All of the above boils down to this: I don't know if Greg Ballard was also dumb enough to allow attorney Bob Grand to own the Ballard political war chest, you may be right on that. But to state that a campaign chest is next to worthless to out of office or so-to-be out of office opportunists like Evan Bayh and Greg Ballard is probably not very accurate.

Pete Boggs said...

Anon 6:30 is woefully uninformed. The Constitution is a document of human rights; which you ignore in favor of a bigoted militancy, which confuses non acceptance & non endorsement with persecution; tactics of retribution, driven by those you hate rather than love.

If you were secure in your selections of self determination; you wouldn't be a pusher of Political Puritanism, a phony charade of forced association & endorsement.

Religious freedom is a first amendment right. Expand your love of knowledge & you'll discover it will displace the hatred you feel for those who exercise their rights, including the right to disagree with you.

Anonymous said...

"I don't know if Greg Ballard was also dumb enough to allow attorney Bob Grand to own the Ballard political war chest, you may be right on that."

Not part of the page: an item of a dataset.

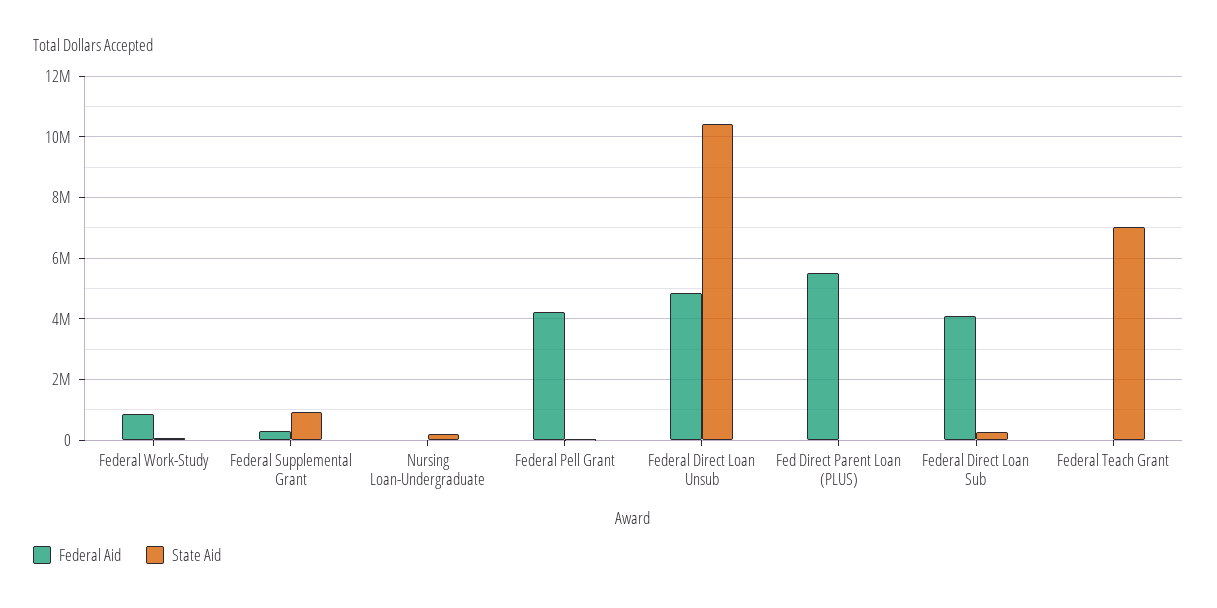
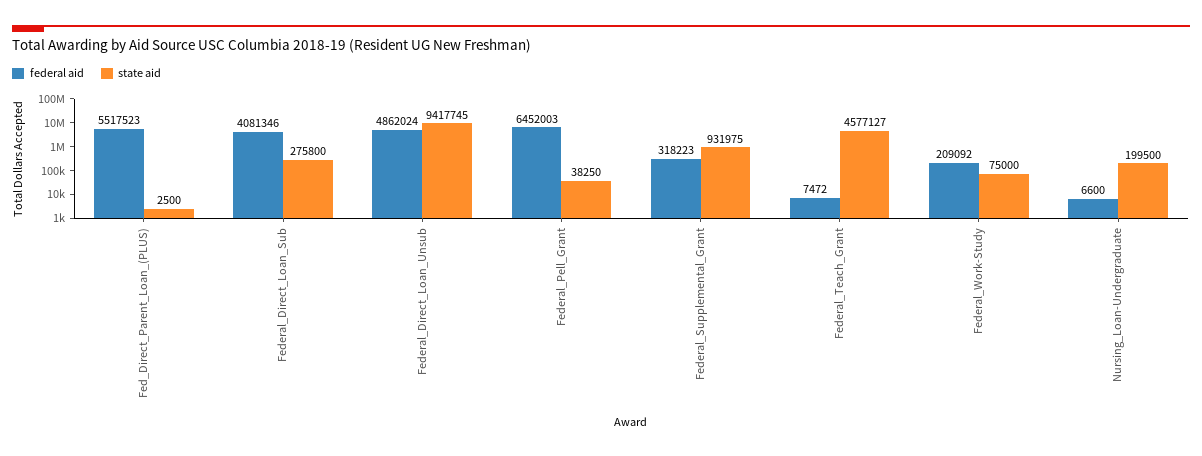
Federal Aid, Federal Work-Study: 800000 -> 209092
Federal Aid, Federal Pell Grant: 4200000 -> 6452003
State Aid, Federal Direct Loan Unsub: 10400000 -> 9417745
State Aid, Federal Teach Grant: 7000000 -> 4577127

Greg Ballard had no war chest until Bob Grand came along, and thus Grand maintained de-facto control over it. In 2007, Greg Ballard was a nobody that Tully blew off as an "also ran" and the same Tully predicted the death of the Marion County GOP in 2007 finishing off resounding local defeats in all countywide offices except Prosecutor in 2006.

Anonymous said...

I just saw the new "Pence Must Go" yard signs being peddled at $10 per sign by the long-time Watson Road area gay couple who are the famous faces of support for the unelected Rick Sutton's "Freedom Indiana" where there is freedom for just about everything except independent thought.